Der einflussreiche russische Telegram-Kanal «Digital Army of Russia» schliesslich fragt provokativ: «Haben wir das richtig verstanden, Mr. Trump: Wir kriegen 50 Tage Zeit, die Ukraine zu zerstören, und wenn wir versagen, dann gibts Sanktionen?»
Was meint Trump mit «17 Patriots»?
Die russische Börse sprang nach der gestrigen Ankündigung von Trump um fast 2,5 Prozent nach oben: ein klares Indiz dafür, dass man in Moskau mit Schlimmerem gerechnet hatte.
Nach den jüngsten Spitzkehren in Trumps Rhetorik zu Russland hofften Ukraine-Unterstützer auf radikalere Schritte: Offensivwaffen statt «bloss» die jetzt versprochenen Patriot-Abwehrsysteme, vielleicht sogar die Verwendung der rund 300 Milliarden Dollar an eingefrorenen russischen Vermögen auf amerikanischen Banken zur Aufrüstung der Ukraine.

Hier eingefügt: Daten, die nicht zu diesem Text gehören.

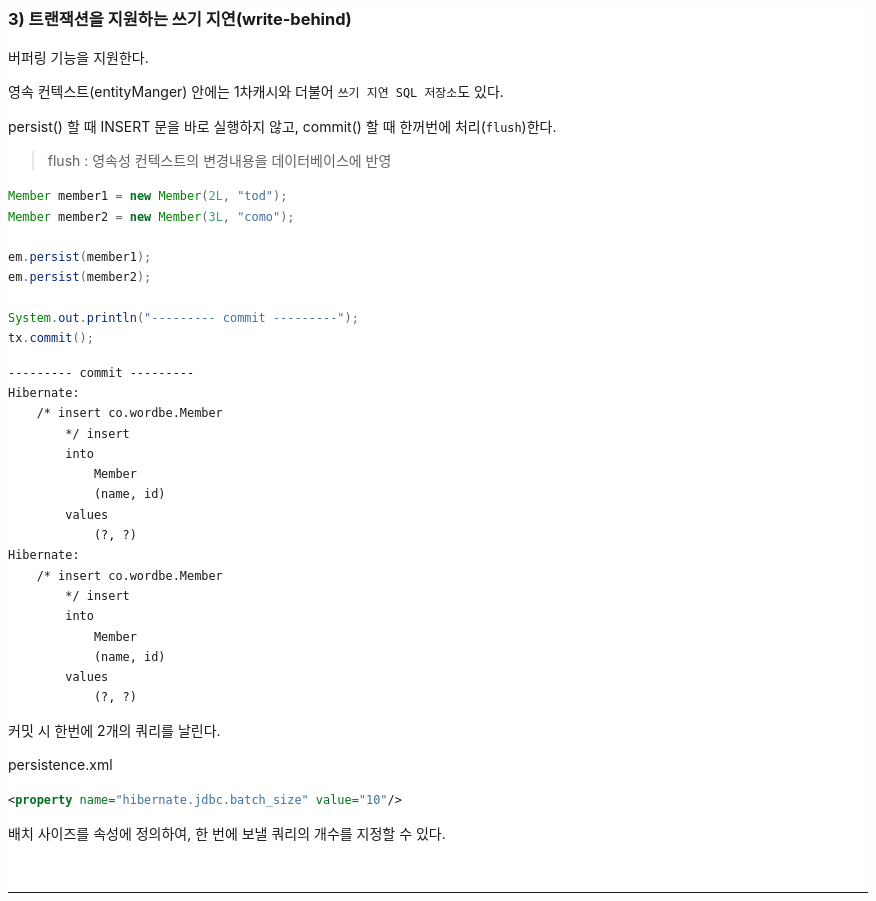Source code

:
### 3) 트랜잭션을 지원하는 쓰기 지연(write-behind)

버퍼링 기능을 지원한다.



영속 컨텍스트(entityManger) 안에는 1차캐시와 더불어 `쓰기 지연 SQL 저장소`도 있다.

persist() 할 때 INSERT 문을 바로 실행하지 않고, commit() 할 때 한꺼번에 처리(`flush`)한다.

> flush : 영속성 컨텍스트의 변경내용을 데이터베이스에 반영

```java
Member member1 = new Member(2L, "tod");
Member member2 = new Member(3L, "como");

em.persist(member1);
em.persist(member2);

System.out.println("--------- commit ---------");
tx.commit();
```

```shell
--------- commit ---------
Hibernate: 
    /* insert co.wordbe.Member
        */ insert 
        into
            Member
            (name, id) 
        values
            (?, ?)
Hibernate: 
    /* insert co.wordbe.Member
        */ insert 
        into
            Member
            (name, id) 
        values
            (?, ?)
```

커밋 시 한번에 2개의 쿼리를 날린다.



persistence.xml

```xml
<property name="hibernate.jdbc.batch_size" value="10"/>
```

배치 사이즈를 속성에 정의하여, 한 번에 보낼 쿼리의 개수를 지정할 수 있다.

<br />

---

Doch nichts da. Präsident Wolodimir Selenski (47) äusserte sich zwar positiv über die US-Abwehrsysteme, die Grossstädte wie Kiew effizient vor allen möglichen russischen Geschossen schützen können. Doch bei Trumps Versprechen, «17 Patriots» zu liefern, fangen die ukrainischen Zweifel schon an. «17 was genau? 17 ganze Systeme? 17 Raketenwerfer? 17 Raketen?», fragt der ukrainische Telegram-Militärkanal «Officer».
Ein Patriot-Abwehrsystem besteht aus zahlreichen Komponenten: Raketenwerfern, Radargeräten, Feuerleitständen, Kampfführungsanlagen, Stromversorgung und weiterer Infrastruktur. Dass Trump auf die Schnelle wirklich 17 der rund zwei Milliarden Dollar teuren, hochkomplexen Abwehrsysteme in die Ukraine liefern kann, ist unwahrscheinlich.
Ob die Waffen zudem wie von Trump angekündigt «binnen Tagen» in der Ukraine sein können, ist laut dem Online-Fachmagazin «Military Watch Magazine» äusserst fraglich. Amerika selbst fehlt es an Patriot-Vorräten. Jetzt schon entsprechen die Munitionsbestände in den USA nur rund 25 Prozent des vorgeschriebenen Bestands. Und ausser Deutschland (zwei Systeme) und Norwegen (ein System) haben noch keine anderen Länder grünes Licht gegeben, ihre eigenen Patriots an die Ukraine sofort zu liefern und in den USA neue zu bestellen.
Das scharfe Putin-Gesetz des Senats ist so gut wie tot
Derweil geht der russische Raketenregen in der Ukraine ungebremst weiter. Umso weniger Verständnis hat etwa EU-Chefdiplomatin Kaja Kallas (48) für Trumps 50-Tage-Frist. «Das ist ein sehr langer Zeitraum, wenn man bedenkt, dass die Russen jeden Tag Ukrainer töten», kommentierte sie. Und Kiews Bürgermeister Vitali Klitschko (53) fragte im ARD-Interview: «Warum diese Verzögerung? Es werden noch mehr Menschen sterben, es wird noch mehr Zerstörung geben.»
Der aus ukrainischer Sicht schlimmste Nebeneffekt von Trumps Entscheid ist, dass der US-Senat ein Anti-Putin-Gesetz aus der Feder des Republikaners Lindsey Graham (70) vorläufig auf Eis gelegt hat. Der Gesetzesentwurf hätte sofortige scharfe Sanktionen gegen Russland vorgesehen (unter anderem bis zu 500-prozentige Strafzölle auf alle russischen Handelspartner). Dieser wurde jetzt aber als Folge von Trumps 50-Tage-Vorschlag von der Pendenzenliste genommen.
Wo der Krieg in 50 Tagen stehen wird und ob Trump dann wirklich Ernst macht mit Putin, bleibt weiter unklar. Umso klarer aber ist: Die Ukraine muss sich auf einen Terror-Sommer gefasst machen, wie sie ihn in dreieinhalb Kriegsjahren noch nicht erlebt hat.